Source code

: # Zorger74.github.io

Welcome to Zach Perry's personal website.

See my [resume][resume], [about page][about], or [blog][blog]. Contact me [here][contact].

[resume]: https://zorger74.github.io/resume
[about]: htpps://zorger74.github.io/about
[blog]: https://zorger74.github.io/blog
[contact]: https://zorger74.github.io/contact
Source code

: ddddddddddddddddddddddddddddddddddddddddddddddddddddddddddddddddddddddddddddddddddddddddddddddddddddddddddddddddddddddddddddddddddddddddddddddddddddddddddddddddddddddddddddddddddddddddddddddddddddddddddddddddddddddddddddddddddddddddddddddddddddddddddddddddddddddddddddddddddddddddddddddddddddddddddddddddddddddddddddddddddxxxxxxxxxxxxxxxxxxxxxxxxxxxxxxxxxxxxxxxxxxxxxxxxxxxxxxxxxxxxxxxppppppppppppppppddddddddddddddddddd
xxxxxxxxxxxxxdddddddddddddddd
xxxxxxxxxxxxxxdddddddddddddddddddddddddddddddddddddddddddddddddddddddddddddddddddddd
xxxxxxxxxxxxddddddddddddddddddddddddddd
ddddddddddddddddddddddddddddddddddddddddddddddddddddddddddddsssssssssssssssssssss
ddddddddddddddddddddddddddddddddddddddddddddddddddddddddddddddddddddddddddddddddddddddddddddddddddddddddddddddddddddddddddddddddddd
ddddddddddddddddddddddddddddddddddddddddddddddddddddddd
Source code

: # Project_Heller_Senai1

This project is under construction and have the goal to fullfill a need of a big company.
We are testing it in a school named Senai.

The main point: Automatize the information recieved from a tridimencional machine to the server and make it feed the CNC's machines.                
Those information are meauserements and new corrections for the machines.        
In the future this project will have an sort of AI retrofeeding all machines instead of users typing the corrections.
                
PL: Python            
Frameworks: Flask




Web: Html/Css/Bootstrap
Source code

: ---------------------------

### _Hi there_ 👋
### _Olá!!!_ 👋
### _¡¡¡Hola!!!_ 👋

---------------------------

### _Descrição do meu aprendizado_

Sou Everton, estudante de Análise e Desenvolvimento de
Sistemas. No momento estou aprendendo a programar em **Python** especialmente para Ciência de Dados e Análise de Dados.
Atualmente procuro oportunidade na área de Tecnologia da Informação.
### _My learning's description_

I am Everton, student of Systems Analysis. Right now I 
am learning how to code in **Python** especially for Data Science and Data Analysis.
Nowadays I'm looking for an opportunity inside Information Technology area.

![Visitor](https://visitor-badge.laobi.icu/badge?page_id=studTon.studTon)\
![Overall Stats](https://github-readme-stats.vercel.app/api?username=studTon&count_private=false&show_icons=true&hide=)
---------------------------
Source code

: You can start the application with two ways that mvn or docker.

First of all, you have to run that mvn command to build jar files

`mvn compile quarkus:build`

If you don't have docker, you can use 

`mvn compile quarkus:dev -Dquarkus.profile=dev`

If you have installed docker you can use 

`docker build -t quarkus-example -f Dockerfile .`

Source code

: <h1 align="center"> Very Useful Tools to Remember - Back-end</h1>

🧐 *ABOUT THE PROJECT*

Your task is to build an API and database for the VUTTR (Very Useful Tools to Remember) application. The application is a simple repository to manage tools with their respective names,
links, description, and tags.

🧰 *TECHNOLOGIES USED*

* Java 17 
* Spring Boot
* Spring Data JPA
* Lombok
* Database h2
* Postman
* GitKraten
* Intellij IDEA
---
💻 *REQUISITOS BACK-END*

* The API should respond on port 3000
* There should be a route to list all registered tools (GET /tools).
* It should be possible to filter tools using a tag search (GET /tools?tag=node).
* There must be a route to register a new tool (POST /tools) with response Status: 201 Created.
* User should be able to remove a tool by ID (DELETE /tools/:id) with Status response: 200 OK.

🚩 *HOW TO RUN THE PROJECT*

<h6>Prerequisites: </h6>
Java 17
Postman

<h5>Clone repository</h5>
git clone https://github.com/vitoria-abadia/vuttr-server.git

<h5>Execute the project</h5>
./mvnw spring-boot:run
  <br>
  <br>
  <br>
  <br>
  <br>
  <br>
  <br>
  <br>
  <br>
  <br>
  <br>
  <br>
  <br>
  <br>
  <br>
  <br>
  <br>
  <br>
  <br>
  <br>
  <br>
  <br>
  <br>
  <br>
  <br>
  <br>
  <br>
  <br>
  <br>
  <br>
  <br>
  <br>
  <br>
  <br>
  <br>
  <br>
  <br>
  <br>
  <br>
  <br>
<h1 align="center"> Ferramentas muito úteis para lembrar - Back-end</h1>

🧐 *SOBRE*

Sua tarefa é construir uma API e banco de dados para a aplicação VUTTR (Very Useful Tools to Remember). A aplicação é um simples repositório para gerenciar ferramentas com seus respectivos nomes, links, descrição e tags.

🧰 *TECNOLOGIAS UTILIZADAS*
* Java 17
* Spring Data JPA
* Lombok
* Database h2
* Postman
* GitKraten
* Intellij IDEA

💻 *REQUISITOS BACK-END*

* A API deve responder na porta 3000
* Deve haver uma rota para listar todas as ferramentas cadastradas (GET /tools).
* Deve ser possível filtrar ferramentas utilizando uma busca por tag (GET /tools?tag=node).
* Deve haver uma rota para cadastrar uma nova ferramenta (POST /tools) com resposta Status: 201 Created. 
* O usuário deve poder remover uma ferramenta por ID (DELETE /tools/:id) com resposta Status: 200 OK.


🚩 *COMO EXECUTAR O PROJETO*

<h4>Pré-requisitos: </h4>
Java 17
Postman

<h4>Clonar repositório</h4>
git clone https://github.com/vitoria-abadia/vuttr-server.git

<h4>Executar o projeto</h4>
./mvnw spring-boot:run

◇ ◇ ◇

◆ DIRECTIVE ◆
Write the listing out again so that nothing in it differs from the original.

◆ REPLY TO THE EXERCISE ◆
Source code

: # Zorger74.github.io

Welcome to Zach Perry's personal website.

See my [resume][resume], [about page][about], or [blog][blog]. Contact me [here][contact].

[resume]: https://zorger74.github.io/resume
[about]: htpps://zorger74.github.io/about
[blog]: https://zorger74.github.io/blog
[contact]: https://zorger74.github.io/contact
Source code

: ddddddddddddddddddddddddddddddddddddddddddddddddddddddddddddddddddddddddddddddddddddddddddddddddddddddddddddddddddddddddddddddddddddddddddddddddddddddddddddddddddddddddddddddddddddddddddddddddddddddddddddddddddddddddddddddddddddddddddddddddddddddddddddddddddddddddddddddddddddddddddddddddddddddddddddddddddddddddddddddddddxxxxxxxxxxxxxxxxxxxxxxxxxxxxxxxxxxxxxxxxxxxxxxxxxxxxxxxxxxxxxxxppppppppppppppppddddddddddddddddddd
xxxxxxxxxxxxxdddddddddddddddd
xxxxxxxxxxxxxxdddddddddddddddddddddddddddddddddddddddddddddddddddddddddddddddddddddd
xxxxxxxxxxxxddddddddddddddddddddddddddd
ddddddddddddddddddddddddddddddddddddddddddddddddddddddddddddsssssssssssssssssssss
ddddddddddddddddddddddddddddddddddddddddddddddddddddddddddddddddddddddddddddddddddddddddddddddddddddddddddddddddddddddddddddddddddd
ddddddddddddddddddddddddddddddddddddddddddddddddddddddd
Source code

: # Project_Heller_Senai1

This project is under construction and have the goal to fullfill a need of a big company.
We are testing it in a school named Senai.

The main point: Automatize the information recieved from a tridimencional machine to the server and make it feed the CNC's machines.                
Those information are meauserements and new corrections for the machines.        
In the future this project will have an sort of AI retrofeeding all machines instead of users typing the corrections.
                
PL: Python            
Frameworks: Flask




Web: Html/Css/Bootstrap
Source code

: ---------------------------

### _Hi there_ 👋
### _Olá!!!_ 👋
### _¡¡¡Hola!!!_ 👋

---------------------------

### _Descrição do meu aprendizado_

Sou Everton, estudante de Análise e Desenvolvimento de
Sistemas. No momento estou aprendendo a programar em **Python** especialmente para Ciência de Dados e Análise de Dados.
Atualmente procuro oportunidade na área de Tecnologia da Informação.
### _My learning's description_

I am Everton, student of Systems Analysis. Right now I 
am learning how to code in **Python** especially for Data Science and Data Analysis.
Nowadays I'm looking for an opportunity inside Information Technology area.

![Visitor](https://visitor-badge.laobi.icu/badge?page_id=studTon.studTon)\
![Overall Stats](https://github-readme-stats.vercel.app/api?username=studTon&count_private=false&show_icons=true&hide=)
---------------------------
Source code

: You can start the application with two ways that mvn or docker.

First of all, you have to run that mvn command to build jar files

`mvn compile quarkus:build`

If you don't have docker, you can use 

`mvn compile quarkus:dev -Dquarkus.profile=dev`

If you have installed docker you can use 

`docker build -t quarkus-example -f Dockerfile .`

Source code

: <h1 align="center"> Very Useful Tools to Remember - Back-end</h1>

🧐 *ABOUT THE PROJECT*

Your task is to build an API and database for the VUTTR (Very Useful Tools to Remember) application. The application is a simple repository to manage tools with their respective names,
links, description, and tags.

🧰 *TECHNOLOGIES USED*

* Java 17 
* Spring Boot
* Spring Data JPA
* Lombok
* Database h2
* Postman
* GitKraten
* Intellij IDEA
---
💻 *REQUISITOS BACK-END*

* The API should respond on port 3000
* There should be a route to list all registered tools (GET /tools).
* It should be possible to filter tools using a tag search (GET /tools?tag=node).
* There must be a route to register a new tool (POST /tools) with response Status: 201 Created.
* User should be able to remove a tool by ID (DELETE /tools/:id) with Status response: 200 OK.

🚩 *HOW TO RUN THE PROJECT*

<h6>Prerequisites: </h6>
Java 17
Postman

<h5>Clone repository</h5>
git clone https://github.com/vitoria-abadia/vuttr-server.git

<h5>Execute the project</h5>
./mvnw spring-boot:run
  <br>
  <br>
  <br>
  <br>
  <br>
  <br>
  <br>
  <br>
  <br>
  <br>
  <br>
  <br>
  <br>
  <br>
  <br>
  <br>
  <br>
  <br>
  <br>
  <br>
  <br>
  <br>
  <br>
  <br>
  <br>
  <br>
  <br>
  <br>
  <br>
  <br>
  <br>
  <br>
  <br>
  <br>
  <br>
  <br>
  <br>
  <br>
  <br>
  <br>
<h1 align="center"> Ferramentas muito úteis para lembrar - Back-end</h1>

🧐 *SOBRE*

Sua tarefa é construir uma API e banco de dados para a aplicação VUTTR (Very Useful Tools to Remember). A aplicação é um simples repositório para gerenciar ferramentas com seus respectivos nomes, links, descrição e tags.

🧰 *TECNOLOGIAS UTILIZADAS*
* Java 17
* Spring Data JPA
* Lombok
* Database h2
* Postman
* GitKraten
* Intellij IDEA

💻 *REQUISITOS BACK-END*

* A API deve responder na porta 3000
* Deve haver uma rota para listar todas as ferramentas cadastradas (GET /tools).
* Deve ser possível filtrar ferramentas utilizando uma busca por tag (GET /tools?tag=node).
* Deve haver uma rota para cadastrar uma nova ferramenta (POST /tools) com resposta Status: 201 Created. 
* O usuário deve poder remover uma ferramenta por ID (DELETE /tools/:id) com resposta Status: 200 OK.


🚩 *COMO EXECUTAR O PROJETO*

<h4>Pré-requisitos: </h4>
Java 17
Postman

<h4>Clonar repositório</h4>
git clone https://github.com/vitoria-abadia/vuttr-server.git

<h4>Executar o projeto</h4>
./mvnw spring-boot:run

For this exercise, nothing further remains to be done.